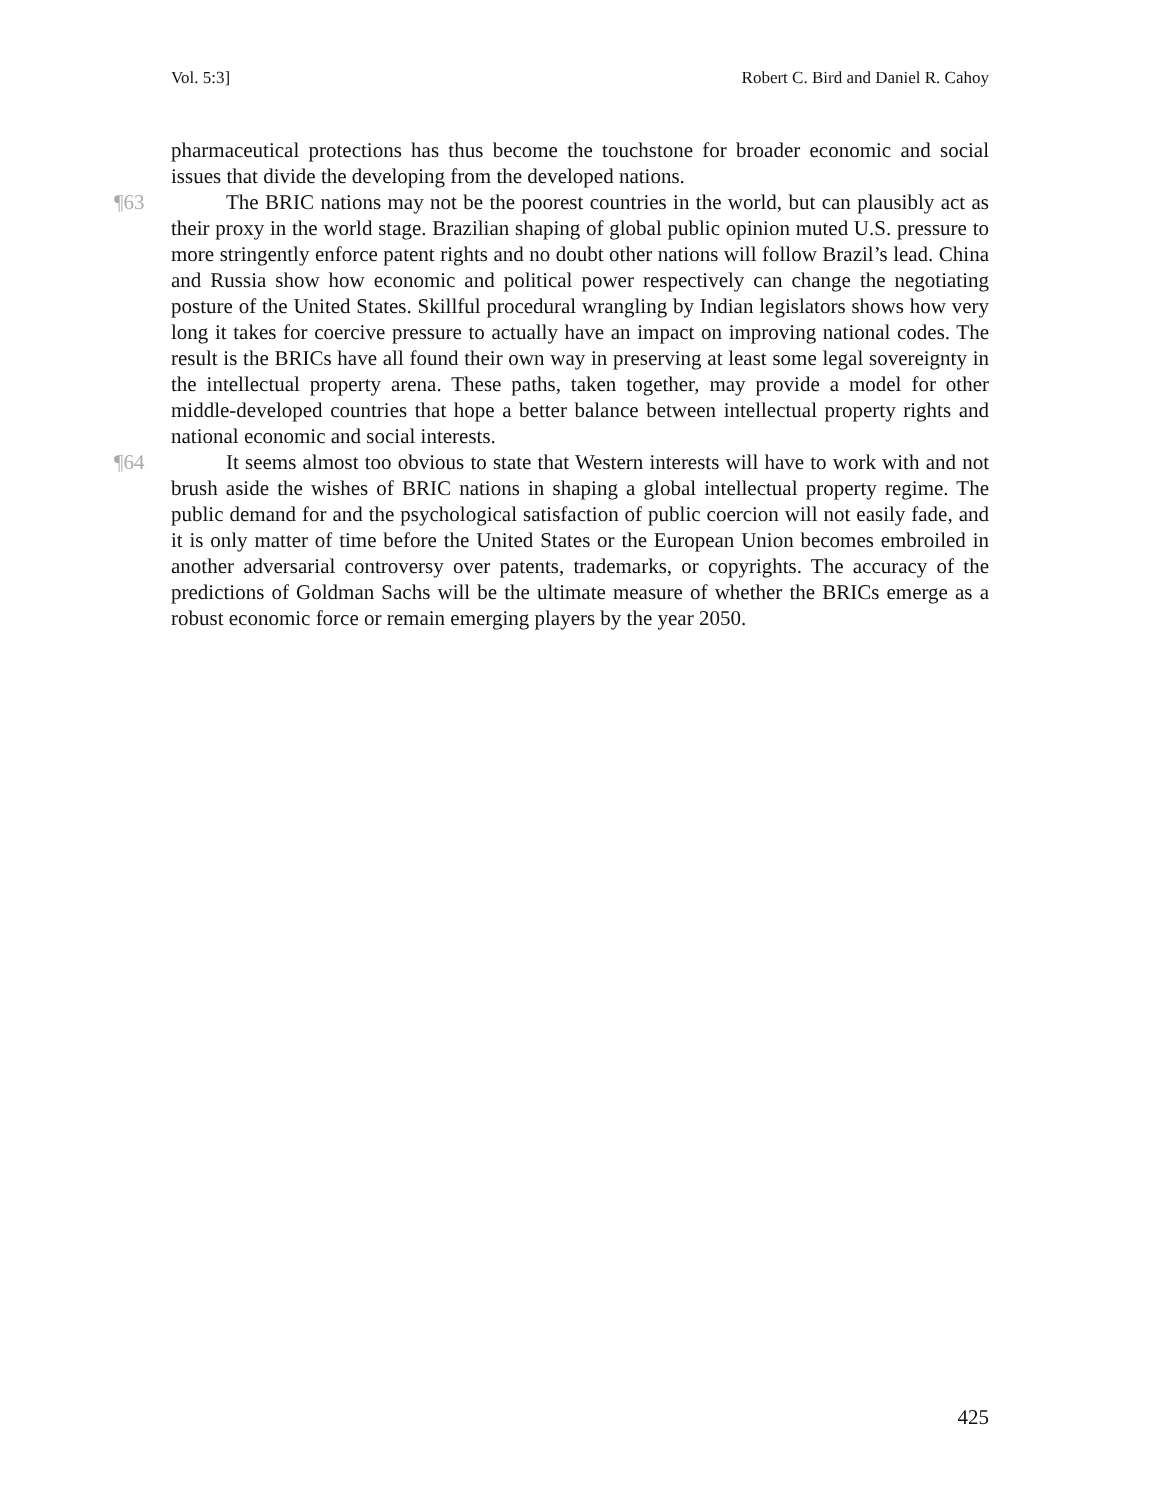Vol. 5:3] Robert C. Bird and Daniel R. Cahoy
pharmaceutical protections has thus become the touchstone for broader economic and social issues that divide the developing from the developed nations.
¶63 The BRIC nations may not be the poorest countries in the world, but can plausibly act as their proxy in the world stage. Brazilian shaping of global public opinion muted U.S. pressure to more stringently enforce patent rights and no doubt other nations will follow Brazil’s lead. China and Russia show how economic and political power respectively can change the negotiating posture of the United States. Skillful procedural wrangling by Indian legislators shows how very long it takes for coercive pressure to actually have an impact on improving national codes. The result is the BRICs have all found their own way in preserving at least some legal sovereignty in the intellectual property arena. These paths, taken together, may provide a model for other middle-developed countries that hope a better balance between intellectual property rights and national economic and social interests.
¶64 It seems almost too obvious to state that Western interests will have to work with and not brush aside the wishes of BRIC nations in shaping a global intellectual property regime. The public demand for and the psychological satisfaction of public coercion will not easily fade, and it is only matter of time before the United States or the European Union becomes embroiled in another adversarial controversy over patents, trademarks, or copyrights. The accuracy of the predictions of Goldman Sachs will be the ultimate measure of whether the BRICs emerge as a robust economic force or remain emerging players by the year 2050.
425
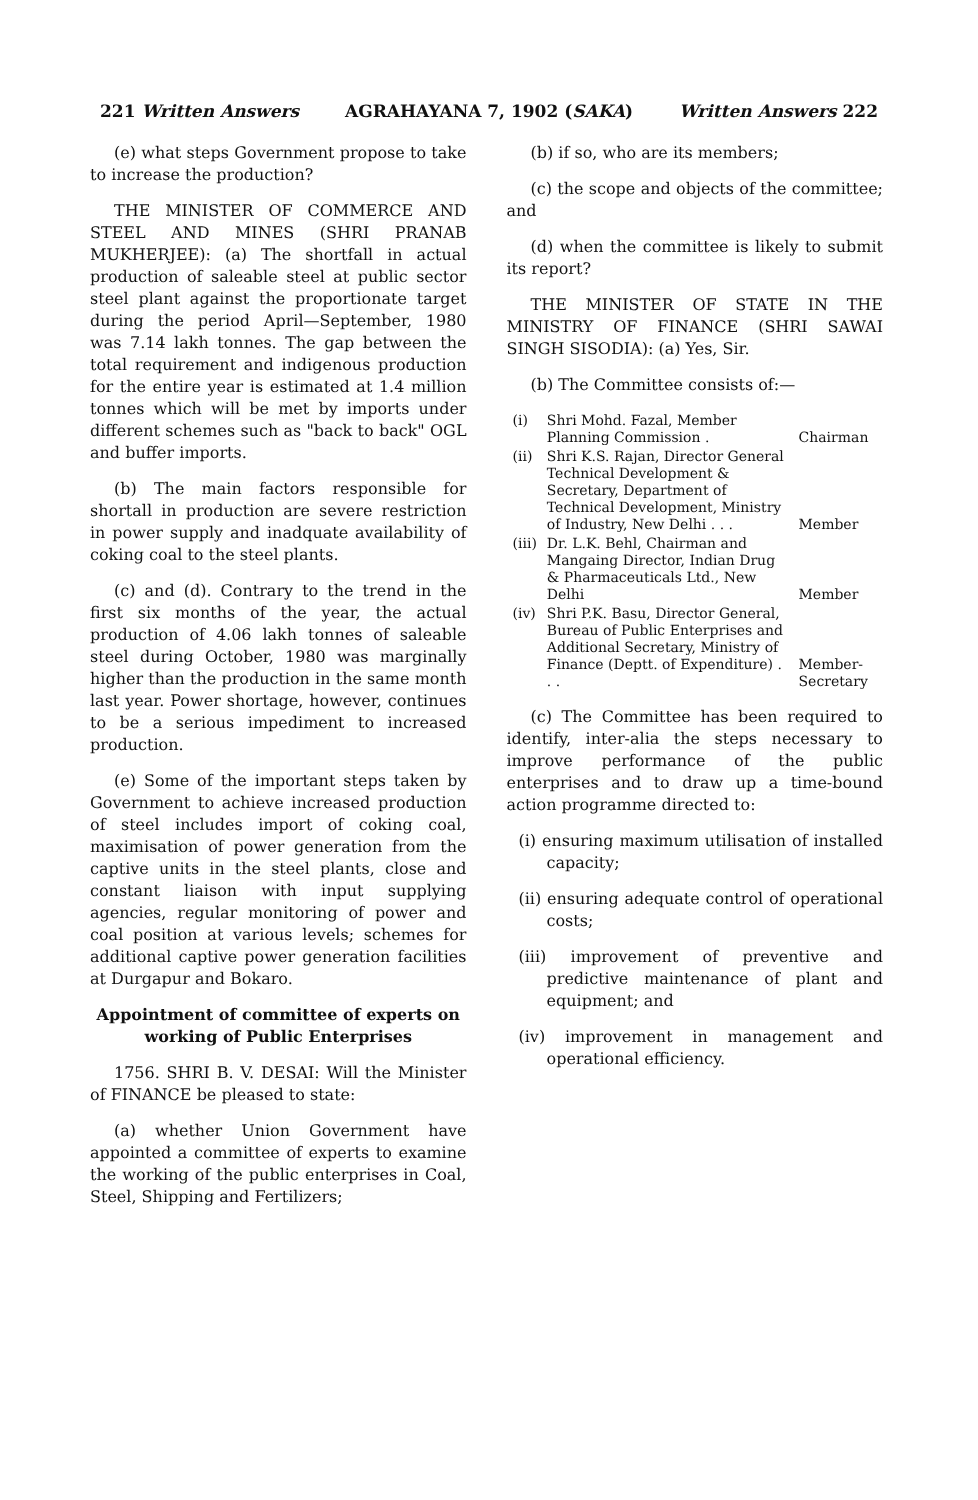221 Written Answers AGRAHAYANA 7, 1902 (SAKA) Written Answers 222
(e) what steps Government propose to take to increase the production?
THE MINISTER OF COMMERCE AND STEEL AND MINES (SHRI PRANAB MUKHERJEE): (a) The shortfall in actual production of saleable steel at public sector steel plant against the proportionate target during the period April—September, 1980 was 7.14 lakh tonnes. The gap between the total requirement and indigenous production for the entire year is estimated at 1.4 million tonnes which will be met by imports under different schemes such as "back to back" OGL and buffer imports.
(b) The main factors responsible for shortall in production are severe restriction in power supply and inadquate availability of coking coal to the steel plants.
(c) and (d). Contrary to the trend in the first six months of the year, the actual production of 4.06 lakh tonnes of saleable steel during October, 1980 was marginally higher than the production in the same month last year. Power shortage, however, continues to be a serious impediment to increased production.
(e) Some of the important steps taken by Government to achieve increased production of steel includes import of coking coal, maximisation of power generation from the captive units in the steel plants, close and constant liaison with input supplying agencies, regular monitoring of power and coal position at various levels; schemes for additional captive power generation facilities at Durgapur and Bokaro.
Appointment of committee of experts on working of Public Enterprises
1756. SHRI B. V. DESAI: Will the Minister of FINANCE be pleased to state:
(a) whether Union Government have appointed a committee of experts to examine the working of the public enterprises in Coal, Steel, Shipping and Fertilizers;
(b) if so, who are its members;
(c) the scope and objects of the committee; and
(d) when the committee is likely to submit its report?
THE MINISTER OF STATE IN THE MINISTRY OF FINANCE (SHRI SAWAI SINGH SISODIA): (a) Yes, Sir.
(b) The Committee consists of:—
| (i) | Shri Mohd. Fazal, Member Planning Commission . | Chairman |
| (ii) | Shri K.S. Rajan, Director General Technical Development & Secretary, Department of Technical Development, Ministry of Industry, New Delhi . . . | Member |
| (iii) | Dr. L.K. Behl, Chairman and Mangaing Director, Indian Drug & Pharmaceuticals Ltd., New Delhi | Member |
| (iv) | Shri P.K. Basu, Director General, Bureau of Public Enterprises and Additional Secretary, Ministry of Finance (Deptt. of Expenditure) . . . | Member-Secretary |
(c) The Committee has been required to identify, inter-alia the steps necessary to improve performance of the public enterprises and to draw up a time-bound action programme directed to:
(i) ensuring maximum utilisation of installed capacity;
(ii) ensuring adequate control of operational costs;
(iii) improvement of preventive and predictive maintenance of plant and equipment; and
(iv) improvement in management and operational efficiency.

> _PROBLEM TO WORK ON_: Write the listing above out again word for word, excluding all images.

> _RESPONSE FOR THIS EXERCISE_:
Vol. 5:3] Robert C. Bird and Daniel R. Cahoy
pharmaceutical protections has thus become the touchstone for broader economic and social issues that divide the developing from the developed nations.
¶63 The BRIC nations may not be the poorest countries in the world, but can plausibly act as their proxy in the world stage. Brazilian shaping of global public opinion muted U.S. pressure to more stringently enforce patent rights and no doubt other nations will follow Brazil’s lead. China and Russia show how economic and political power respectively can change the negotiating posture of the United States. Skillful procedural wrangling by Indian legislators shows how very long it takes for coercive pressure to actually have an impact on improving national codes. The result is the BRICs have all found their own way in preserving at least some legal sovereignty in the intellectual property arena. These paths, taken together, may provide a model for other middle-developed countries that hope a better balance between intellectual property rights and national economic and social interests.
¶64 It seems almost too obvious to state that Western interests will have to work with and not brush aside the wishes of BRIC nations in shaping a global intellectual property regime. The public demand for and the psychological satisfaction of public coercion will not easily fade, and it is only matter of time before the United States or the European Union becomes embroiled in another adversarial controversy over patents, trademarks, or copyrights. The accuracy of the predictions of Goldman Sachs will be the ultimate measure of whether the BRICs emerge as a robust economic force or remain emerging players by the year 2050.
425
221 Written Answers AGRAHAYANA 7, 1902 (SAKA) Written Answers 222
(e) what steps Government propose to take to increase the production?
THE MINISTER OF COMMERCE AND STEEL AND MINES (SHRI PRANAB MUKHERJEE): (a) The shortfall in actual production of saleable steel at public sector steel plant against the proportionate target during the period April—September, 1980 was 7.14 lakh tonnes. The gap between the total requirement and indigenous production for the entire year is estimated at 1.4 million tonnes which will be met by imports under different schemes such as "back to back" OGL and buffer imports.
(b) The main factors responsible for shortall in production are severe restriction in power supply and inadquate availability of coking coal to the steel plants.
(c) and (d). Contrary to the trend in the first six months of the year, the actual production of 4.06 lakh tonnes of saleable steel during October, 1980 was marginally higher than the production in the same month last year. Power shortage, however, continues to be a serious impediment to increased production.
(e) Some of the important steps taken by Government to achieve increased production of steel includes import of coking coal, maximisation of power generation from the captive units in the steel plants, close and constant liaison with input supplying agencies, regular monitoring of power and coal position at various levels; schemes for additional captive power generation facilities at Durgapur and Bokaro.
Appointment of committee of experts on working of Public Enterprises
1756. SHRI B. V. DESAI: Will the Minister of FINANCE be pleased to state:
(a) whether Union Government have appointed a committee of experts to examine the working of the public enterprises in Coal, Steel, Shipping and Fertilizers;
(b) if so, who are its members;
(c) the scope and objects of the committee; and
(d) when the committee is likely to submit its report?
THE MINISTER OF STATE IN THE MINISTRY OF FINANCE (SHRI SAWAI SINGH SISODIA): (a) Yes, Sir.
(b) The Committee consists of:—
| (i) | Shri Mohd. Fazal, Member Planning Commission . | Chairman |
| (ii) | Shri K.S. Rajan, Director General Technical Development & Secretary, Department of Technical Development, Ministry of Industry, New Delhi . . . | Member |
| (iii) | Dr. L.K. Behl, Chairman and Mangaing Director, Indian Drug & Pharmaceuticals Ltd., New Delhi | Member |
| (iv) | Shri P.K. Basu, Director General, Bureau of Public Enterprises and Additional Secretary, Ministry of Finance (Deptt. of Expenditure) . . . | Member-Secretary |
(c) The Committee has been required to identify, inter-alia the steps necessary to improve performance of the public enterprises and to draw up a time-bound action programme directed to:
(i) ensuring maximum utilisation of installed capacity;
(ii) ensuring adequate control of operational costs;
(iii) improvement of preventive and predictive maintenance of plant and equipment; and
(iv) improvement in management and operational efficiency.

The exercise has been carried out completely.